Der Fund einer mit dem H5N1-Virus infizierten Katze hat das Problem der "Vogelgrippe" offenbar ausgeweitet. Zum ersten Mal erkrankte in Deutschland ein Tier einer Spezies, mit der wir eng zusammenleben. Das schürt Ängste. Jetzt bemühen sich politisch Verantwortliche und ihre fachkundigen Ratgeber um Sofortmaßnahmen und danach um eine Einschätzung der Situation.
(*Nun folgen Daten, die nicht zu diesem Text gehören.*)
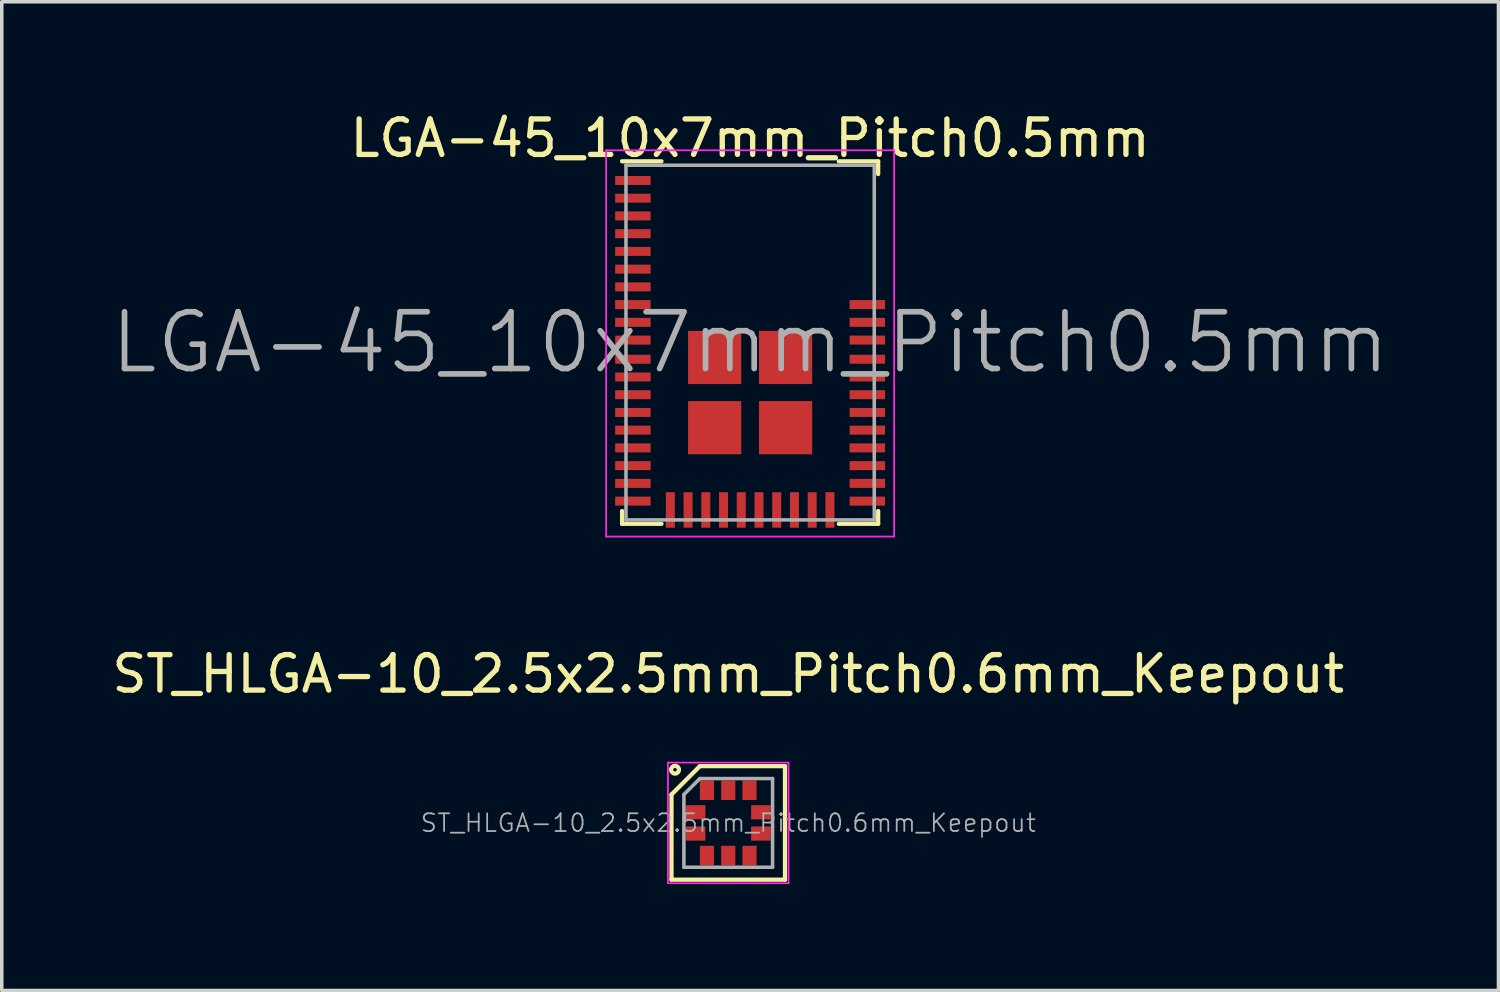
<source format=kicad_pcb>
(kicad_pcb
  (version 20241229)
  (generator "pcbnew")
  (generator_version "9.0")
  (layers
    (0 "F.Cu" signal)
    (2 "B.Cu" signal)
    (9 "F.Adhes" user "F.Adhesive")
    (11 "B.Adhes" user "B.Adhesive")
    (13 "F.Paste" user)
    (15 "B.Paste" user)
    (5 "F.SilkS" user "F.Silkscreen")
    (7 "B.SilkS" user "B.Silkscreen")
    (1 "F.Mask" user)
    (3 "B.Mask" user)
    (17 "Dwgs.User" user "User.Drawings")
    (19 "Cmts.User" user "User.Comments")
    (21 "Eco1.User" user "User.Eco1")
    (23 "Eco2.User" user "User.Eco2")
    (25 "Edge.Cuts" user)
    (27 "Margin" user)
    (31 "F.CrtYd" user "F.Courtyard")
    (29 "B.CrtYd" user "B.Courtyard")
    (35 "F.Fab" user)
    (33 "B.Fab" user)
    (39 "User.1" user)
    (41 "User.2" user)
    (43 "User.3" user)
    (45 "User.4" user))
  (footprint "ST_HLGA-10_2.5x2.5mm_Pitch0.6mm_Keepout"
    (layer "F.Cu")
    (at 17.482 20.151)
    (property "Reference" "ST_HLGA-10_2.5x2.5mm_Pitch0.6mm_Keepout" (at 0 -4.2 0) (layer "F.SilkS") (effects (font (size 1 1) (thickness 0.15))))
    (attr smd)
    (fp_line (start -1.6 1.6) (end -1.6 -0.8) (stroke (width 0.12) (type solid)) (layer "F.SilkS"))
    (fp_line (start -0.8 -1.6) (end -1.6 -0.8) (stroke (width 0.12) (type solid)) (layer "F.SilkS"))
    (fp_line (start -0.8 -1.6) (end 1.6 -1.6) (stroke (width 0.12) (type solid)) (layer "F.SilkS"))
    (fp_line (start 1.6 -1.6) (end 1.6 1.6) (stroke (width 0.12) (type solid)) (layer "F.SilkS"))
    (fp_line (start 1.6 1.6) (end -1.6 1.6) (stroke (width 0.12) (type solid)) (layer "F.SilkS"))
    (fp_circle (center -1.5 -1.5) (end -1.45 -1.5) (stroke (width 0.12) (type solid)) (fill no) (layer "F.SilkS"))
    (fp_line (start -1.7 -1.7) (end 1.7 -1.7) (stroke (width 0.05) (type solid)) (layer "F.CrtYd"))
    (fp_line (start -1.7 1.7) (end -1.7 -1.7) (stroke (width 0.05) (type solid)) (layer "F.CrtYd"))
    (fp_line (start 1.7 -1.7) (end 1.7 1.7) (stroke (width 0.05) (type solid)) (layer "F.CrtYd"))
    (fp_line (start 1.7 1.7) (end -1.7 1.7) (stroke (width 0.05) (type solid)) (layer "F.CrtYd"))
    (fp_line (start -1.25 1.25) (end -1.25 -0.8) (stroke (width 0.1) (type solid)) (layer "F.Fab"))
    (fp_line (start -0.8 -1.25) (end -1.25 -0.8) (stroke (width 0.1) (type solid)) (layer "F.Fab"))
    (fp_line (start -0.8 -1.25) (end 1.25 -1.25) (stroke (width 0.1) (type solid)) (layer "F.Fab"))
    (fp_line (start 1.25 -1.25) (end 1.25 1.25) (stroke (width 0.1) (type solid)) (layer "F.Fab"))
    (fp_line (start 1.25 1.25) (end -1.25 1.25) (stroke (width 0.1) (type solid)) (layer "F.Fab"))
    (fp_text user "${REFERENCE}" (at 0 0 0) (layer "F.Fab") (effects (font (size 0.5 0.5) (thickness 0.05))))
    (pad "" smd rect (at -0.92 -0.3 90) (size 0.5 0.85) (drill (offset 0 -0.1)) (layers "F.Mask"))
    (pad "" smd rect (at -0.92 0.3 90) (size 0.5 0.85) (drill (offset 0 -0.1)) (layers "F.Mask"))
    (pad "" smd rect (at -0.6 -0.92) (size 0.5 0.85) (drill (offset 0 -0.1)) (layers "F.Mask"))
    (pad "" smd rect (at -0.6 0.92 180) (size 0.5 0.85) (drill (offset 0 -0.1)) (layers "F.Mask"))
    (pad "" smd rect (at 0 -0.92) (size 0.5 0.85) (drill (offset 0 -0.1)) (layers "F.Mask"))
    (pad "" smd rect (at 0 0.92 180) (size 0.5 0.85) (drill (offset 0 -0.1)) (layers "F.Mask"))
    (pad "" smd rect (at 0.6 -0.92) (size 0.5 0.85) (drill (offset 0 -0.1)) (layers "F.Mask"))
    (pad "" smd rect (at 0.6 0.92 180) (size 0.5 0.85) (drill (offset 0 -0.1)) (layers "F.Mask"))
    (pad "" smd rect (at 0.92 -0.3 270) (size 0.5 0.85) (drill (offset 0 -0.1)) (layers "F.Mask"))
    (pad "" smd rect (at 0.92 0.3 270) (size 0.5 0.85) (drill (offset 0 -0.1)) (layers "F.Mask"))
    (pad "1" smd rect (at -0.92 -0.3 90) (size 0.4 0.55) (layers "F.Cu" "F.Mask" "F.Paste"))
    (pad "2" smd rect (at -0.92 0.3 90) (size 0.4 0.55) (layers "F.Cu" "F.Mask" "F.Paste"))
    (pad "3" smd rect (at -0.6 0.92) (size 0.4 0.55) (layers "F.Cu" "F.Mask" "F.Paste"))
    (pad "4" smd rect (at 0 0.92) (size 0.4 0.55) (layers "F.Cu" "F.Mask" "F.Paste"))
    (pad "5" smd rect (at 0.6 0.92) (size 0.4 0.55) (layers "F.Cu" "F.Mask" "F.Paste"))
    (pad "6" smd rect (at 0.92 0.3 90) (size 0.4 0.55) (layers "F.Cu" "F.Mask" "F.Paste"))
    (pad "7" smd rect (at 0.92 -0.3 90) (size 0.4 0.55) (layers "F.Cu" "F.Mask" "F.Paste"))
    (pad "8" smd rect (at 0.6 -0.92) (size 0.4 0.55) (layers "F.Cu" "F.Mask" "F.Paste"))
    (pad "9" smd rect (at 0 -0.92) (size 0.4 0.55) (layers "F.Cu" "F.Mask" "F.Paste"))
    (pad "10" smd rect (at -0.6 -0.92) (size 0.4 0.55) (layers "F.Cu" "F.Mask" "F.Paste")))
  (footprint "LGA-45_10x7mm_Pitch0.5mm"
    (layer "F.Cu")
    (at 18.099 6.608)
    (property "Reference" "LGA-45_10x7mm_Pitch0.5mm" (at 0 -5.76 0) (layer "F.SilkS") (effects (font (size 1 1) (thickness 0.15))))
    (attr smd)
    (fp_line (start -3.61 -5.11) (end -2.5 -5.11) (stroke (width 0.12) (type solid)) (layer "F.SilkS"))
    (fp_line (start -3.61 4.75) (end -3.61 5.11) (stroke (width 0.12) (type solid)) (layer "F.SilkS"))
    (fp_line (start -3.61 5.11) (end -2.5 5.11) (stroke (width 0.12) (type solid)) (layer "F.SilkS"))
    (fp_line (start 3.61 -5.11) (end 2.5 -5.11) (stroke (width 0.12) (type solid)) (layer "F.SilkS"))
    (fp_line (start 3.61 -4.75) (end 3.61 -5.11) (stroke (width 0.12) (type solid)) (layer "F.SilkS"))
    (fp_line (start 3.61 4.75) (end 3.61 5.11) (stroke (width 0.12) (type solid)) (layer "F.SilkS"))
    (fp_line (start 3.61 5.11) (end 2.5 5.11) (stroke (width 0.12) (type solid)) (layer "F.SilkS"))
    (fp_line (start -4.06 -5.42) (end -4.06 5.47) (stroke (width 0.05) (type solid)) (layer "F.CrtYd"))
    (fp_line (start -4.06 5.47) (end 4.06 5.47) (stroke (width 0.05) (type solid)) (layer "F.CrtYd"))
    (fp_line (start 4.06 -5.42) (end -4.06 -5.42) (stroke (width 0.05) (type solid)) (layer "F.CrtYd"))
    (fp_line (start 4.06 5.47) (end 4.06 -5.42) (stroke (width 0.05) (type solid)) (layer "F.CrtYd"))
    (fp_line (start -3.5 -5) (end -3.5 5) (stroke (width 0.1) (type solid)) (layer "F.Fab"))
    (fp_line (start -3.5 5) (end 3.5 5) (stroke (width 0.1) (type solid)) (layer "F.Fab"))
    (fp_line (start 3.5 -5) (end -3.5 -5) (stroke (width 0.1) (type solid)) (layer "F.Fab"))
    (fp_line (start 3.5 5) (end 3.5 -5) (stroke (width 0.1) (type solid)) (layer "F.Fab"))
    (fp_text user "${REFERENCE}" (at 0 0 0) (layer "F.Fab") (effects (font (size 1.6 1.6) (thickness 0.16))))
    (pad "1" smd rect (at -3.305 -4.57) (size 1 0.254) (layers "F.Cu" "F.Mask" "F.Paste"))
    (pad "2" smd rect (at -3.305 -4.07) (size 1 0.254) (layers "F.Cu" "F.Mask" "F.Paste"))
    (pad "3" smd rect (at -3.305 -3.57) (size 1 0.254) (layers "F.Cu" "F.Mask" "F.Paste"))
    (pad "4" smd rect (at -3.305 -3.07) (size 1 0.254) (layers "F.Cu" "F.Mask" "F.Paste"))
    (pad "5" smd rect (at -3.305 -2.57) (size 1 0.254) (layers "F.Cu" "F.Mask" "F.Paste"))
    (pad "6" smd rect (at -3.305 -2.07) (size 1 0.254) (layers "F.Cu" "F.Mask" "F.Paste"))
    (pad "7" smd rect (at -3.305 -1.57) (size 1 0.254) (layers "F.Cu" "F.Mask" "F.Paste"))
    (pad "8" smd rect (at -3.305 -1.07) (size 1 0.254) (layers "F.Cu" "F.Mask" "F.Paste"))
    (pad "9" smd rect (at -3.305 -0.57) (size 1 0.254) (layers "F.Cu" "F.Mask" "F.Paste"))
    (pad "10" smd rect (at -3.305 -0.07) (size 1 0.254) (layers "F.Cu" "F.Mask" "F.Paste"))
    (pad "11" smd rect (at -3.305 0.47) (size 1 0.254) (layers "F.Cu" "F.Mask" "F.Paste"))
    (pad "12" smd rect (at -3.305 0.97) (size 1 0.254) (layers "F.Cu" "F.Mask" "F.Paste"))
    (pad "13" smd rect (at -3.305 1.47) (size 1 0.254) (layers "F.Cu" "F.Mask" "F.Paste"))
    (pad "14" smd rect (at -3.305 1.97) (size 1 0.254) (layers "F.Cu" "F.Mask" "F.Paste"))
    (pad "15" smd rect (at -3.305 2.47) (size 1 0.254) (layers "F.Cu" "F.Mask" "F.Paste"))
    (pad "16" smd rect (at -3.305 2.97) (size 1 0.254) (layers "F.Cu" "F.Mask" "F.Paste"))
    (pad "17" smd rect (at -3.305 3.47) (size 1 0.254) (layers "F.Cu" "F.Mask" "F.Paste"))
    (pad "18" smd rect (at -3.305 3.97) (size 1 0.254) (layers "F.Cu" "F.Mask" "F.Paste"))
    (pad "19" smd rect (at -3.305 4.47) (size 1 0.254) (layers "F.Cu" "F.Mask" "F.Paste"))
    (pad "20" smd rect (at -2.25 4.72 90) (size 1 0.254) (layers "F.Cu" "F.Mask" "F.Paste"))
    (pad "21" smd rect (at -1.75 4.72 90) (size 1 0.254) (layers "F.Cu" "F.Mask" "F.Paste"))
    (pad "22" smd rect (at -1.25 4.72 90) (size 1 0.254) (layers "F.Cu" "F.Mask" "F.Paste"))
    (pad "23" smd rect (at -0.75 4.72 90) (size 1 0.254) (layers "F.Cu" "F.Mask" "F.Paste"))
    (pad "24" smd rect (at -0.25 4.72 90) (size 1 0.254) (layers "F.Cu" "F.Mask" "F.Paste"))
    (pad "25" smd rect (at 0.25 4.72 90) (size 1 0.254) (layers "F.Cu" "F.Mask" "F.Paste"))
    (pad "26" smd rect (at 0.75 4.72 90) (size 1 0.254) (layers "F.Cu" "F.Mask" "F.Paste"))
    (pad "27" smd rect (at 1.25 4.72 90) (size 1 0.254) (layers "F.Cu" "F.Mask" "F.Paste"))
    (pad "28" smd rect (at 1.75 4.72 90) (size 1 0.254) (layers "F.Cu" "F.Mask" "F.Paste"))
    (pad "29" smd rect (at 2.25 4.72 90) (size 1 0.254) (layers "F.Cu" "F.Mask" "F.Paste"))
    (pad "30" smd rect (at 3.305 4.47) (size 1 0.254) (layers "F.Cu" "F.Mask" "F.Paste"))
    (pad "31" smd rect (at 3.305 3.97) (size 1 0.254) (layers "F.Cu" "F.Mask" "F.Paste"))
    (pad "32" smd rect (at 3.305 3.47) (size 1 0.254) (layers "F.Cu" "F.Mask" "F.Paste"))
    (pad "33" smd rect (at 3.305 2.97) (size 1 0.254) (layers "F.Cu" "F.Mask" "F.Paste"))
    (pad "34" smd rect (at 3.305 2.47) (size 1 0.254) (layers "F.Cu" "F.Mask" "F.Paste"))
    (pad "35" smd rect (at 3.305 1.97) (size 1 0.254) (layers "F.Cu" "F.Mask" "F.Paste"))
    (pad "36" smd rect (at 3.305 1.47) (size 1 0.254) (layers "F.Cu" "F.Mask" "F.Paste"))
    (pad "37" smd rect (at 3.305 0.97) (size 1 0.254) (layers "F.Cu" "F.Mask" "F.Paste"))
    (pad "38" smd rect (at 3.305 0.47) (size 1 0.254) (layers "F.Cu" "F.Mask" "F.Paste"))
    (pad "39" smd rect (at 3.305 -0.07) (size 1 0.254) (layers "F.Cu" "F.Mask" "F.Paste"))
    (pad "40" smd rect (at 3.305 -0.57) (size 1 0.254) (layers "F.Cu" "F.Mask" "F.Paste"))
    (pad "41" smd rect (at 3.305 -1.07) (size 1 0.254) (layers "F.Cu" "F.Mask" "F.Paste"))
    (pad "42" smd rect (at -1 0.42) (size 1.5 1.5) (layers "F.Cu" "F.Mask" "F.Paste"))
    (pad "43" smd rect (at -1 2.4) (size 1.5 1.5) (layers "F.Cu" "F.Mask" "F.Paste"))
    (pad "44" smd rect (at 1 2.4) (size 1.5 1.5) (layers "F.Cu" "F.Mask" "F.Paste"))
    (pad "45" smd rect (at 1 0.42) (size 1.5 1.5) (layers "F.Cu" "F.Mask" "F.Paste")))
  (gr_rect
    (start -3 -3)
    (end 39.198 24.877)
    (stroke (width 0.1) (type default))
    (fill no)
    (layer "Edge.Cuts")))
</source>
Katzen in Sperrgebieten müssen ab sofort im Haus gehalten werden, und Hunde dürfen nur noch angeleint ausgehen. Ministerpräsident Ringstorff erwog gestern öffentlich ein Abschußgebot für streunende Katzen.

Für eine "übertriebene Reaktion" in dieser Situation und "mit dem Tierschutz nicht vereinbar", hält Dr. Bodo Busch, der Vorsitzende der Tierärztlichen Vereinigung für Tierschutz die Überlegungen des Politikers zur Katzenjagd. Er empfiehlt, Katzen in betroffenen Gebieten nicht frei herumlaufen zu lassen. Hunde seien nach jetzigen Erkenntnissen nicht gefährdet.

Auf der Verbandshomepage des Bundesverbandes praktizierender Tierärzte werden Veterinäre um besondere Aufmerksamkeit für relevante Symptome bei Katzen gebeten. Der Verbandsvorsitzende mahnt eine genaue Prüfung der Übertragungswege an.